Camilla Ryge, Michael R Lassen, Stig Sonne-Holm, and Soeren Solgaard

Objectives:To describe the rate and time of onset of serious symptomatic thromboembolic complications within the first 90 postoperative days in an unselected population of total hip arthroplasty (THA) patients.Patients/Methods: 500 consecutive elective THA patients recruited from January 2004 until May 2005. Patients were interviewed before surgery, on the fifth postoperative day, and 90 days postoperatively. A total of 498 patients had 90 days of follow-up. Results: 24 patients (4.8% [95% confidence interval 2.93–6.70]) experienced at least one serious symptomatic thromboembolic complication during the first 90 postoperative days.
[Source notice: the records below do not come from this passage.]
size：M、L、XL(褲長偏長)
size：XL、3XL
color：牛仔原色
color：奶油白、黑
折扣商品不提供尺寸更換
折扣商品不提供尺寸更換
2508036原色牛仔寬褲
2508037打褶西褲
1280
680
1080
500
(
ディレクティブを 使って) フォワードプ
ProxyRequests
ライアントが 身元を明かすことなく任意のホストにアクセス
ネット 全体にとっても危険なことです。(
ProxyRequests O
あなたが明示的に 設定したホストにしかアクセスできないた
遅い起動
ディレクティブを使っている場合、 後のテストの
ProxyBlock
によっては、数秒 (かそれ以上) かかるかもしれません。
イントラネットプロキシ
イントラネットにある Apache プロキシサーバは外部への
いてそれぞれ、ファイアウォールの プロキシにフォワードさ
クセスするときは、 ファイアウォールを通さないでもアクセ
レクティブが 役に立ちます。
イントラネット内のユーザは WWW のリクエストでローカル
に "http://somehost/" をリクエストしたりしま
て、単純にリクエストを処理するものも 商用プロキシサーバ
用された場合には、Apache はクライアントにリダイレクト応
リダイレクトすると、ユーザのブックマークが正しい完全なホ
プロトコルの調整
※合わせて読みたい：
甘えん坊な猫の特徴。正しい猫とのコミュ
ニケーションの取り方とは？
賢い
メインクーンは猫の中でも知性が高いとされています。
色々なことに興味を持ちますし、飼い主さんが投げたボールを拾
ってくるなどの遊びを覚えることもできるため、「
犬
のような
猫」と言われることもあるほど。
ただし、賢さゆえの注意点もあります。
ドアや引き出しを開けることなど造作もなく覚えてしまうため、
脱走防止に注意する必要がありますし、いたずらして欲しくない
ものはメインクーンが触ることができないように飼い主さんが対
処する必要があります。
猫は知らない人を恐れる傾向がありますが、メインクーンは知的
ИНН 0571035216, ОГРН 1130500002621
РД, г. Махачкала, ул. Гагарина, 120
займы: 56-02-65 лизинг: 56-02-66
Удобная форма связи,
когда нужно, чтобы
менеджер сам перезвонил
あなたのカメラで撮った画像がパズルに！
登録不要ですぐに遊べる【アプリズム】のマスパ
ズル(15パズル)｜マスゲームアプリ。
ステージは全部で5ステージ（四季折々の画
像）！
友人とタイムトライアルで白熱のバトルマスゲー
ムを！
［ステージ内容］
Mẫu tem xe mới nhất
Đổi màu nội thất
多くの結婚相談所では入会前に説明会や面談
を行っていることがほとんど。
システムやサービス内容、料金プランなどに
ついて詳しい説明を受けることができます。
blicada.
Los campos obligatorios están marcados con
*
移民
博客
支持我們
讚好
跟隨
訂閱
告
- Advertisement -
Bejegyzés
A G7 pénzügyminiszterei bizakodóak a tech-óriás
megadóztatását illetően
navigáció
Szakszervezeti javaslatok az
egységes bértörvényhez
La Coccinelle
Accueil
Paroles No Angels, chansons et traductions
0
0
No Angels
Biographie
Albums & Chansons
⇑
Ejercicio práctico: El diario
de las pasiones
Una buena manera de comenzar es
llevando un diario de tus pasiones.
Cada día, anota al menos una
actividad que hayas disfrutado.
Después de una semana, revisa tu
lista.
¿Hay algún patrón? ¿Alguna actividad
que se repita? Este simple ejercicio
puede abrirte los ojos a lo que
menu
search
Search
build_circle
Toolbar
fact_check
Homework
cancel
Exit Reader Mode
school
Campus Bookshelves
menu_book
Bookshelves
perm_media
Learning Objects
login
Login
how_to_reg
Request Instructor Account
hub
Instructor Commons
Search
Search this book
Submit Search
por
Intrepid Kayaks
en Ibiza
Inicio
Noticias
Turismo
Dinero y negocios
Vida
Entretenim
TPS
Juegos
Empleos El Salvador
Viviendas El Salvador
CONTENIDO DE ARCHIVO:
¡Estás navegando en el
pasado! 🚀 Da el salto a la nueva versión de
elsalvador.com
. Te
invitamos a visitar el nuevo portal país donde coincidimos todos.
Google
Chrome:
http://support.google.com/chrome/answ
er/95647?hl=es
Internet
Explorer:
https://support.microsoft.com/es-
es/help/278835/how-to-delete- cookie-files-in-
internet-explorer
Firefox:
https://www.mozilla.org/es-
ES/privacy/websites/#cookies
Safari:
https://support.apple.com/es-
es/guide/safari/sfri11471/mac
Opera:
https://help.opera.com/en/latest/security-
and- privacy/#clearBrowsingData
Two patients (0.4%) died. Five patients (1.0%) suffered a pulmonary embolism, one (0.2%) had a myocardial infarction, 10 (2.0%) developed deep venous thrombosis, two (0.4%) experienced retinal vein occlusion, and four (0.8%) had transitory cerebral ischemia. Overall, 62% of these patients experienced their event after the fifth postoperative day. Patients operated on because of idiopathic osteoarthritis had a significantly lower risk of developing thromboembolic complications than patients undergoing revision THA or primary THA because of secondary osteoarthritis. Use of cement, in association with older age (>70 years), was found to double the risk of thromboembolic complications in the first 90 postoperative days.Conclusion: This study shows that symptomatic venous and arterial thromboembolic complications continue to be a major contributor to postoperative morbidity and mortality after elective THA, despite the use of rigorous early mobilization and optimized short-term thromboprophylaxis regimens during hospital stay. Adv Orthop 2009;1(3):98–106.